Alipay’s Latest Mobile Payments Push Targets Pakistan

March 15, 2018         By: Steven Anderson

It would be easy to think that Pakistan isn’t much of a market for mobile payment services, but Ant Financial of Alipay fame doesn’t share that pessimistic assessment. It recently sent us new reports saying that it’s shelling out big money for a shot at the Pakistani market, with a likely expectation of big returns in the process.

The agreement between Ant Financial and Telenor Group calls for Ant to put up $184.5 million in exchange for a 45 percent stake in Telenor subsidiary the Telenor Microfinance Bank (TMB). With that stake comes the ability to develop the mobile payment and digital financial services that the bank offers.
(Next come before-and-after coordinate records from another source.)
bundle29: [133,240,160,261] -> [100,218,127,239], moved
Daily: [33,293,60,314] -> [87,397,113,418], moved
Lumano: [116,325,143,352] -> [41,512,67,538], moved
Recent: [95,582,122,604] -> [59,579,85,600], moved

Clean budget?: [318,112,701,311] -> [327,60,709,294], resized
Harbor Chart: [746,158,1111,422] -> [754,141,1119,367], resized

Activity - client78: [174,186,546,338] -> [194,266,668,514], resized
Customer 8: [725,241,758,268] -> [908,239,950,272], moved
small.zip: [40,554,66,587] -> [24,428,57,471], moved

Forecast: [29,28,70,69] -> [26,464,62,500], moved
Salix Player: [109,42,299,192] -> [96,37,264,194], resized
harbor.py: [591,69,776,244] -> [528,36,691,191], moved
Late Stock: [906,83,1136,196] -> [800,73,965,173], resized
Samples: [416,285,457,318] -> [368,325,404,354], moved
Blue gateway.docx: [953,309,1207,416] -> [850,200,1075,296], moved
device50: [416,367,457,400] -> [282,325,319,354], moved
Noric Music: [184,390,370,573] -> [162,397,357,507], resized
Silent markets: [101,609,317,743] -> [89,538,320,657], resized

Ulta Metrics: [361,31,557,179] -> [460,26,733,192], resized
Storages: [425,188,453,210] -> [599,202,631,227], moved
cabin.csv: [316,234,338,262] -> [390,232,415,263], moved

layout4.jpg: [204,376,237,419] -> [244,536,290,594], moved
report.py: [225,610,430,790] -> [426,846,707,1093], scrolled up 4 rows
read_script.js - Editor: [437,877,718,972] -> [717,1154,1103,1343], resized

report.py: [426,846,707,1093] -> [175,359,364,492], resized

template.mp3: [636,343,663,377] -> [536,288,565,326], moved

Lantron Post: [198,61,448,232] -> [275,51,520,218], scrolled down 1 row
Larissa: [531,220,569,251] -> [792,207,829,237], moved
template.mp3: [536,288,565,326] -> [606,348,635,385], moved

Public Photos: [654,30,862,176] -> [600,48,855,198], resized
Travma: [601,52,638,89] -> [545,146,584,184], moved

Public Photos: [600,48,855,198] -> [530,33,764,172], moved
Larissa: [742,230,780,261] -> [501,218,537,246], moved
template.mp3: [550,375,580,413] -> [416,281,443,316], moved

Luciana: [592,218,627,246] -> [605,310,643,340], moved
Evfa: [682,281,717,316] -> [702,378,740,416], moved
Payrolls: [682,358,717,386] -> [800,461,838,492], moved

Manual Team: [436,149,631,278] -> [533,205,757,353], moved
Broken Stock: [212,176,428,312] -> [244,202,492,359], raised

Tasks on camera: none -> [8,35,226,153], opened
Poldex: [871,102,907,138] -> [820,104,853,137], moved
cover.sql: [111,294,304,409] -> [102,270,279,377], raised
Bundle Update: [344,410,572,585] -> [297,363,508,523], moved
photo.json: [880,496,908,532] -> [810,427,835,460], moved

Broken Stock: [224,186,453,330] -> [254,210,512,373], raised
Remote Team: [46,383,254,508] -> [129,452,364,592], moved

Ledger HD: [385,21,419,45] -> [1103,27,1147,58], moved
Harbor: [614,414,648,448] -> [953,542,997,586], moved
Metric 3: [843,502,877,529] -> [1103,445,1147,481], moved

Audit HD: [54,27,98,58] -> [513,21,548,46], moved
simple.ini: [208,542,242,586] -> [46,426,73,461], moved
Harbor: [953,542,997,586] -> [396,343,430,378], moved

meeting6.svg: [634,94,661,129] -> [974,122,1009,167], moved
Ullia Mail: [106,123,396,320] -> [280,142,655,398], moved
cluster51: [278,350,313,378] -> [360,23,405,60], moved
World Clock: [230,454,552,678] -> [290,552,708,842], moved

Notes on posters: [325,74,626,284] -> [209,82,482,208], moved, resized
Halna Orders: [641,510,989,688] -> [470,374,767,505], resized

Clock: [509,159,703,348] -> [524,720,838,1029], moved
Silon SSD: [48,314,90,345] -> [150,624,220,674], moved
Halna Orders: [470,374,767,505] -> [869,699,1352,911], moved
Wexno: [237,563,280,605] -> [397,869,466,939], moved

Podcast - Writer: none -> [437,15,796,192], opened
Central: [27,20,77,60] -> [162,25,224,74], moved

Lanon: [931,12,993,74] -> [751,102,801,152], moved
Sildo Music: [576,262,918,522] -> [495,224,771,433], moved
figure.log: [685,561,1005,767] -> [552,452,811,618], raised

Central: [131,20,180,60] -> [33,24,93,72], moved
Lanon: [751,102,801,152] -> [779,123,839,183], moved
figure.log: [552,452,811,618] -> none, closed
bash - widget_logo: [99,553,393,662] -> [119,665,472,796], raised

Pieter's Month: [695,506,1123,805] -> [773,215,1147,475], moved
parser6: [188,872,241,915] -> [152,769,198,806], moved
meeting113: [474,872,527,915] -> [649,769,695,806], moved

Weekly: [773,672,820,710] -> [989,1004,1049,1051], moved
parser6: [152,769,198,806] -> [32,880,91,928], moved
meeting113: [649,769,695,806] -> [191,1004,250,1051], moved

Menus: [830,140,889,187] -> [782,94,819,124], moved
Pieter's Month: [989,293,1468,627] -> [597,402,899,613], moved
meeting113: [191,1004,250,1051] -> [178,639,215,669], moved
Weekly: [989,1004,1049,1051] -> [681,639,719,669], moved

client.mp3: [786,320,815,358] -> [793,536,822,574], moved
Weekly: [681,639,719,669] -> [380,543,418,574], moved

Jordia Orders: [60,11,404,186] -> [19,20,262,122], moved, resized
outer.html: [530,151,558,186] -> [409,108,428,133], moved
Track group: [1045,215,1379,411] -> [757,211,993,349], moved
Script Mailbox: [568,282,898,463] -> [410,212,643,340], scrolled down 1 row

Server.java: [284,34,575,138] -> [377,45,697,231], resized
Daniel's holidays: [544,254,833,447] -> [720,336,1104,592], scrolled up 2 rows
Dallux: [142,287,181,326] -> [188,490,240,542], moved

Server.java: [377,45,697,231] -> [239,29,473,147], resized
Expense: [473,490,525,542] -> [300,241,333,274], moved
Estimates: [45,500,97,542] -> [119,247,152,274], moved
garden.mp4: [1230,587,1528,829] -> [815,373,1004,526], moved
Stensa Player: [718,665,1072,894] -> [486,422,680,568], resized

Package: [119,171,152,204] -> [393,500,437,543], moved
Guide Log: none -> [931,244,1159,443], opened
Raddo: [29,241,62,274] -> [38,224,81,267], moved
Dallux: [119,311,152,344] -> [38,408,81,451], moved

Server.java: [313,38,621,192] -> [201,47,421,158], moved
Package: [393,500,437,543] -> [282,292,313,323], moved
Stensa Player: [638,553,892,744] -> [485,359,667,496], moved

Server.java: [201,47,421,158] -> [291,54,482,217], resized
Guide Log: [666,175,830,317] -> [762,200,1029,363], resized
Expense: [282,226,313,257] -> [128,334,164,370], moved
Since TMB counts better than 20 million local customers to its credit, at last report, that’s going to give Ant Financial a nice platform to work from. Perhaps not as large as it’s used to working with, but still substantial nonetheless. Included in the plan is not only mobile payments for individual users, but also a slate of small business solutions, even microbusiness solutions.

TMB already offers a mobile payments platform in Easypaisa—the first mobile financial services platform released in Pakistan—so it’s not that the company doesn’t already have a background or a presence in this sector. It’s just that the presence could be more substantial, and TMB is working accordingly to ramp it up.

Ant Financial has been providing mobile payments and similar services to a population an order of magnitude higher than TMB has been. Thus, it’s a safe bet that Ant Financial will be able to handle a market that is, relative to what it’s used to, comparatively small. With word currently out that says over 100 million Pakistanis are unbanked, it’s an opportunity for someone to step in. That it’s Ant Financial, who might as well take on “Carpe Diem” as a corporate motto, isn’t much of a surprise given what we’ve seen so far.

This likely isn’t the last we’ll hear of Ant Financial’s mobile payments ambitions. It’s spreading out all over the world, and this push into Pakistan is just one more in a long series of steps.